*** Opening of Input for this task ***

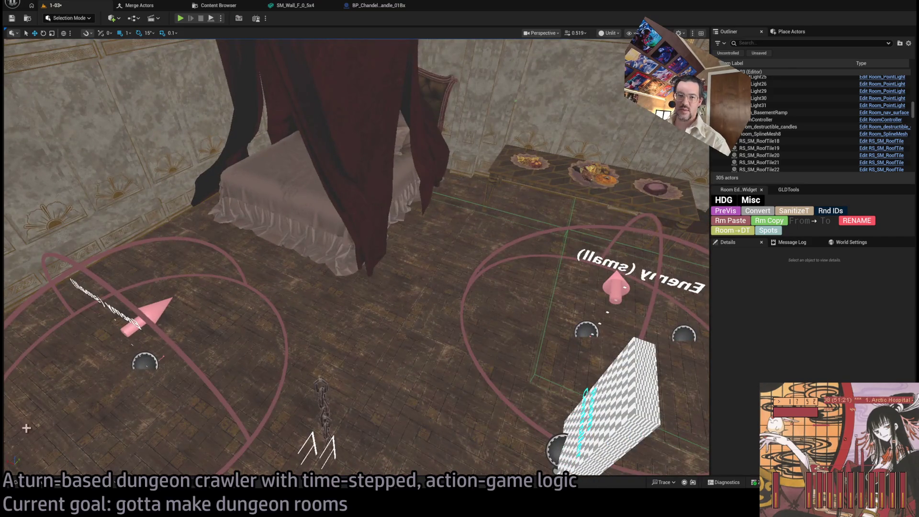
click(29, 482)
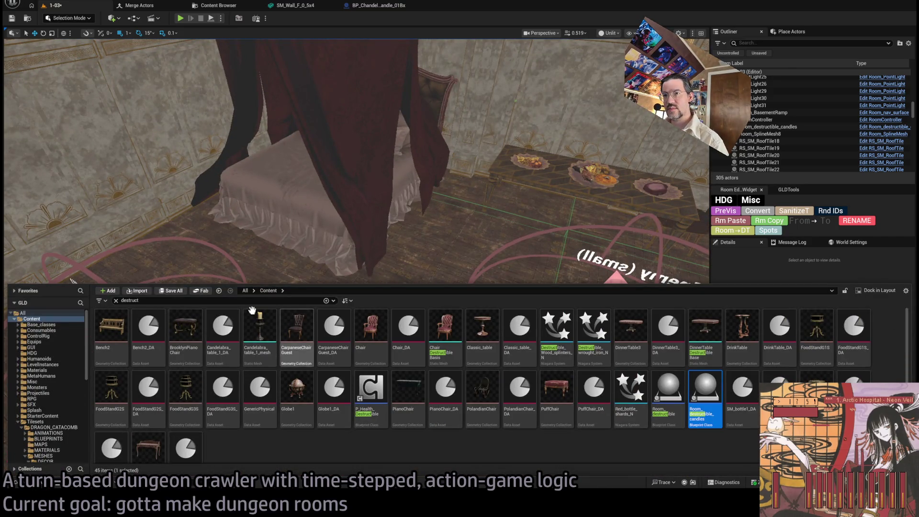
- Drag a Room_nav_surface from Base_classes into the room beside the Exit marker
click(115, 301)
click(41, 324)
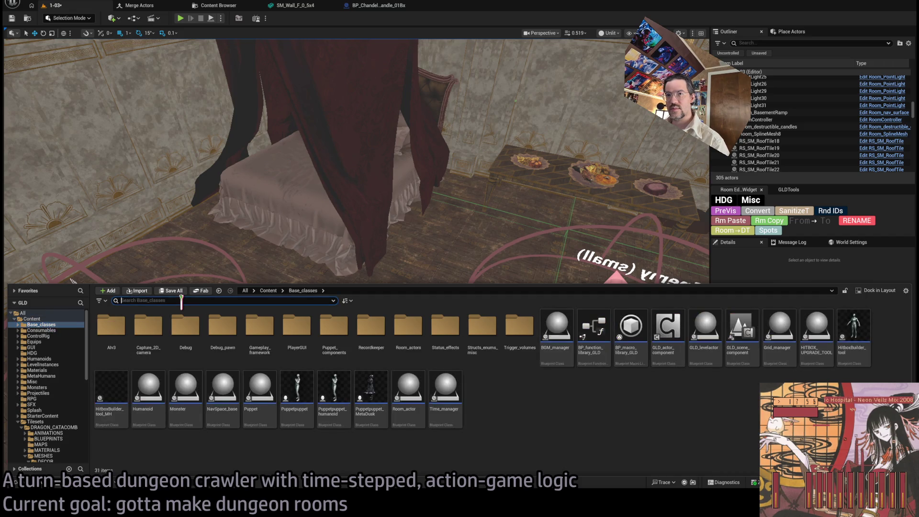
drag(218, 349, 558, 373)
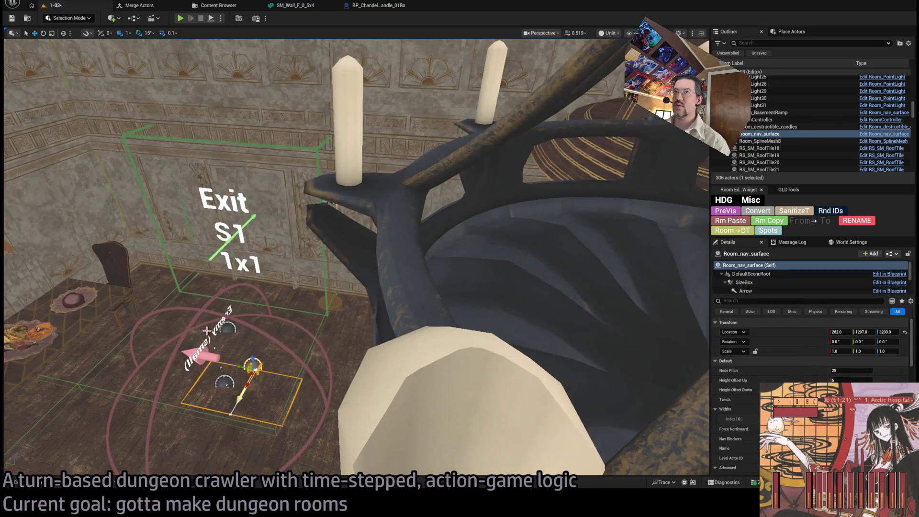
- Place the nav surface at location 0, 1200, 3205 and select its Spline component
key(Tab)
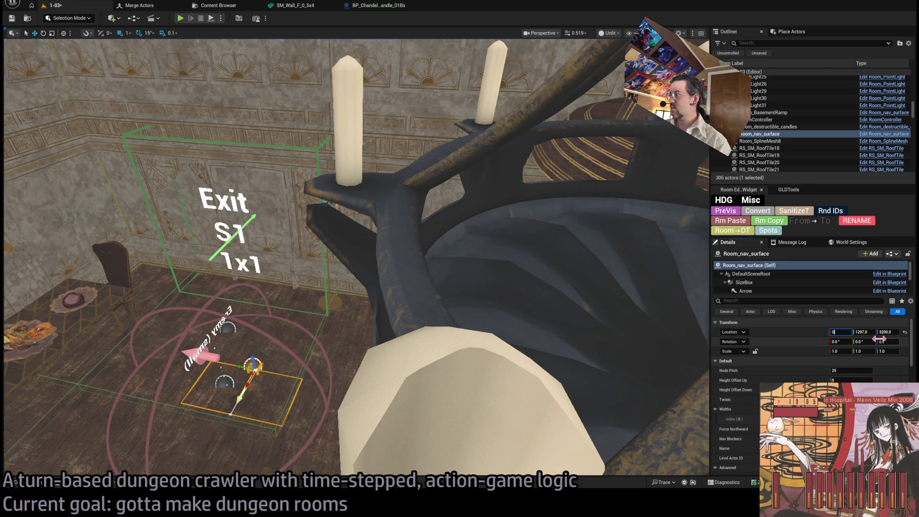
key(Tab)
text(0)
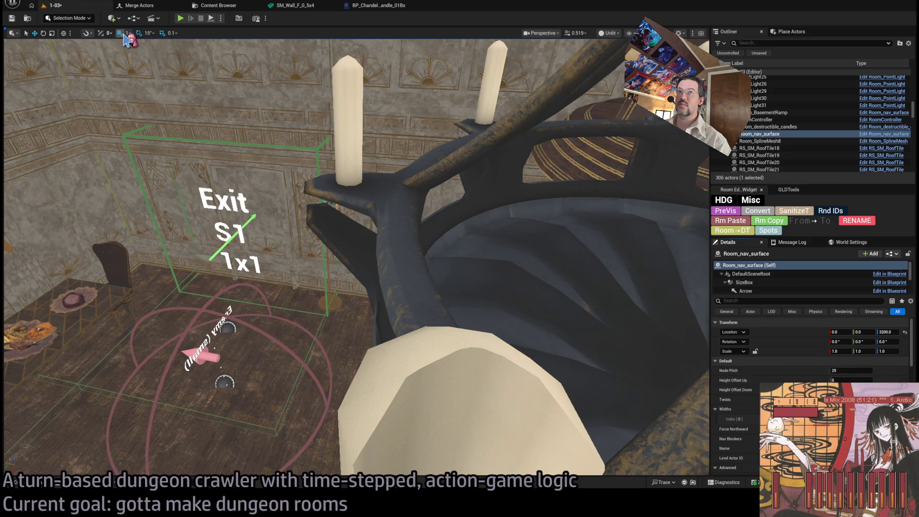
mouse_move(148, 168)
mouse_down()
mouse_move(337, 282)
mouse_move(474, 248)
mouse_move(437, 257)
mouse_move(422, 225)
mouse_move(347, 251)
mouse_move(369, 189)
mouse_move(347, 201)
mouse_move(359, 191)
mouse_move(355, 198)
mouse_up()
text(1200)
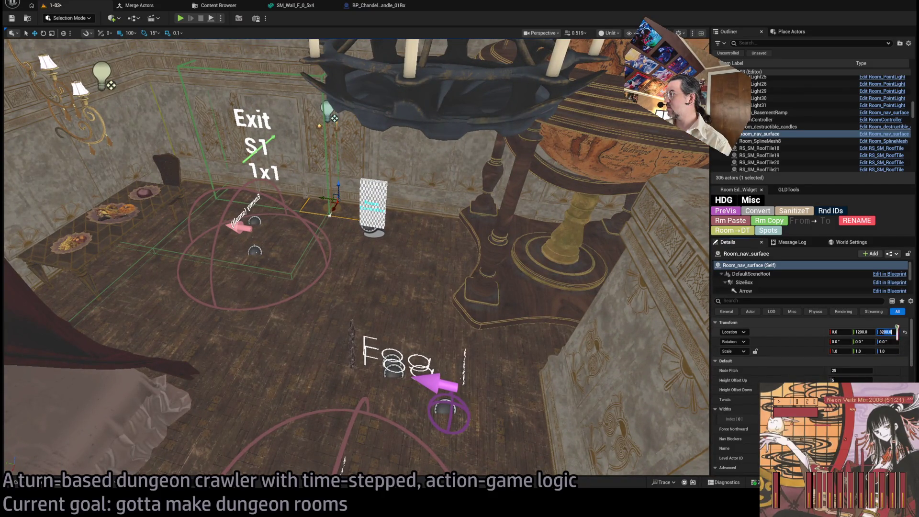
text(5)
key(Return)
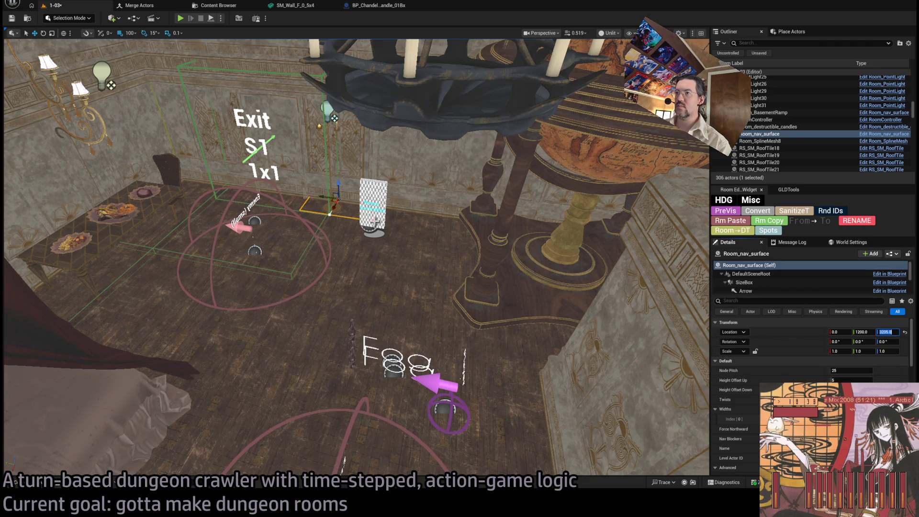
mouse_move(545, 230)
mouse_down()
mouse_move(306, 297)
mouse_move(197, 366)
mouse_move(156, 374)
mouse_up()
click(546, 229)
drag(159, 336, 158, 336)
drag(245, 318, 245, 318)
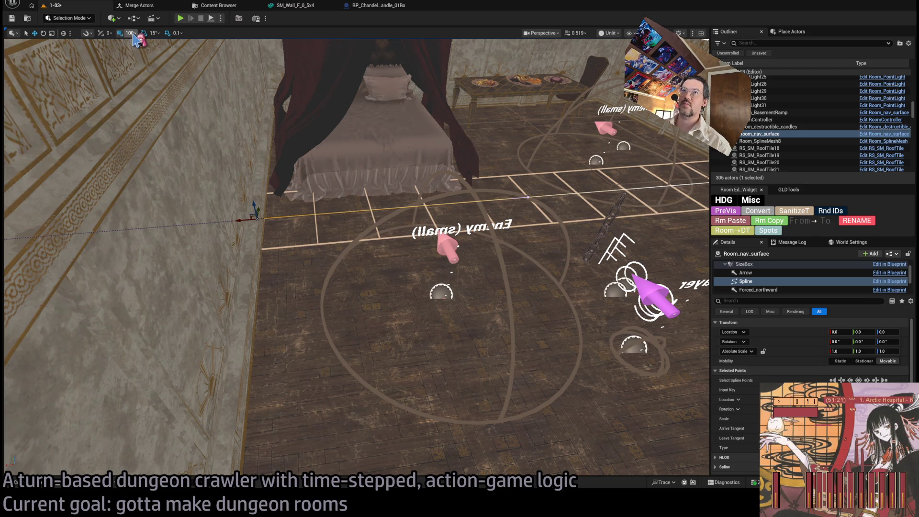
- Stretch the spline's end point across the floor and collapse the spline points and Transform sections
drag(241, 218, 256, 220)
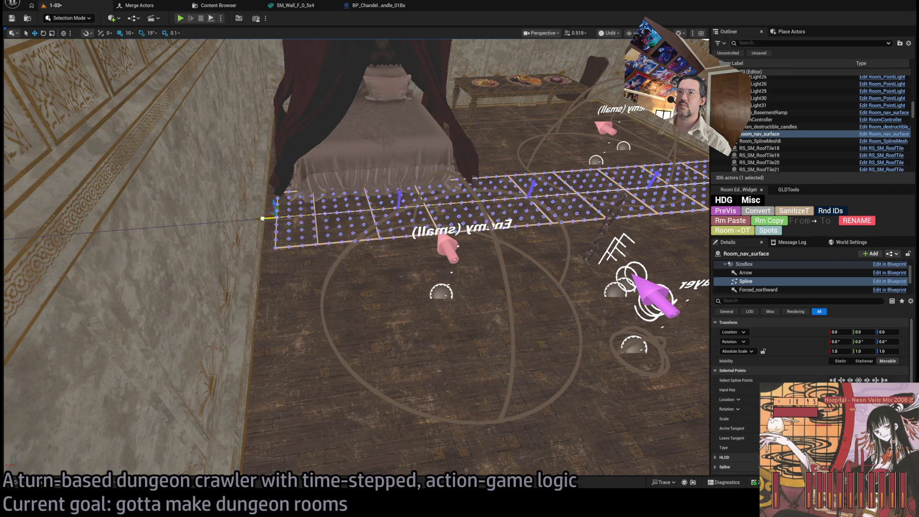
mouse_move(249, 206)
mouse_down()
mouse_move(210, 206)
mouse_move(506, 244)
mouse_up()
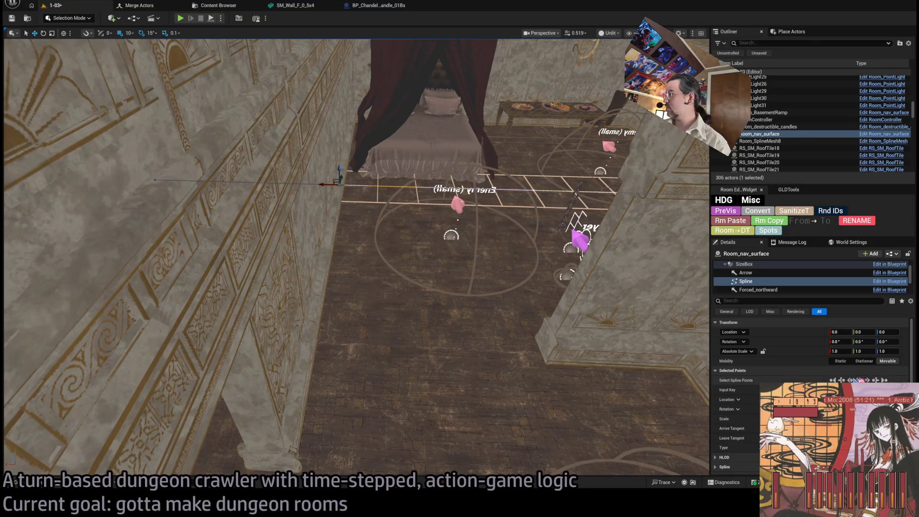
scroll(738, 390, down, 2)
scroll(749, 378, up, 2)
click(753, 371)
click(729, 322)
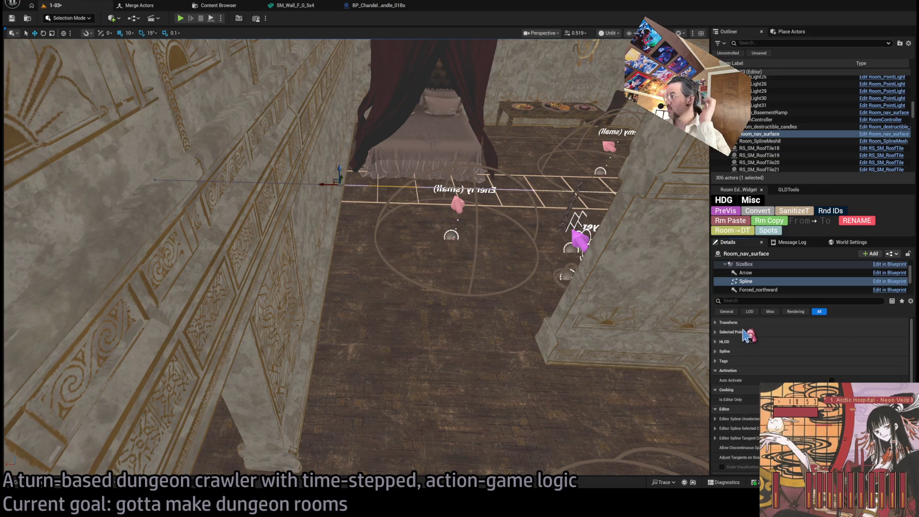
- Inspect the SizeBox component's properties, then return to Room_nav_surface (Self)
click(765, 265)
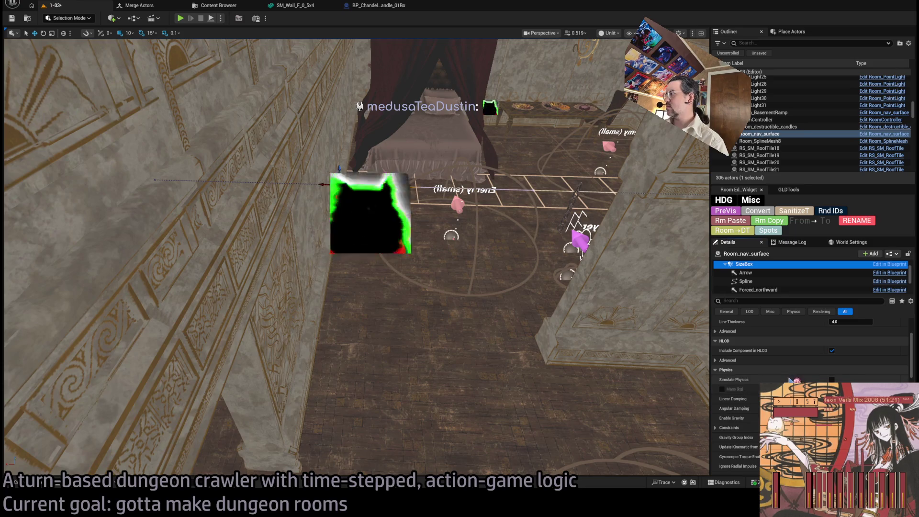
scroll(789, 376, down, 3)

*** Close of Input for this task ***

- _Your instructions_
From the first record to the last, restate everything exactly but omit the pictures.

- _Reply to the task_
click(29, 482)
- Drag a Room_nav_surface from Base_classes into the room beside the Exit marker
click(115, 301)
click(41, 324)
drag(218, 349, 558, 373)
- Place the nav surface at location 0, 1200, 3205 and select its Spline component
key(Tab)
key(Tab)
text(0)
mouse_move(148, 168)
mouse_down()
mouse_move(337, 282)
mouse_move(474, 248)
mouse_move(437, 257)
mouse_move(422, 225)
mouse_move(347, 251)
mouse_move(369, 189)
mouse_move(347, 201)
mouse_move(359, 191)
mouse_move(355, 198)
mouse_up()
text(1200)
text(5)
key(Return)
mouse_move(545, 230)
mouse_down()
mouse_move(306, 297)
mouse_move(197, 366)
mouse_move(156, 374)
mouse_up()
click(546, 229)
drag(159, 336, 158, 336)
drag(245, 318, 245, 318)
- Stretch the spline's end point across the floor and collapse the spline points and Transform sections
drag(241, 218, 256, 220)
mouse_move(249, 206)
mouse_down()
mouse_move(210, 206)
mouse_move(506, 244)
mouse_up()
scroll(738, 390, down, 2)
scroll(749, 378, up, 2)
click(753, 371)
click(729, 322)
- Inspect the SizeBox component's properties, then return to Room_nav_surface (Self)
click(765, 265)
scroll(789, 376, down, 3)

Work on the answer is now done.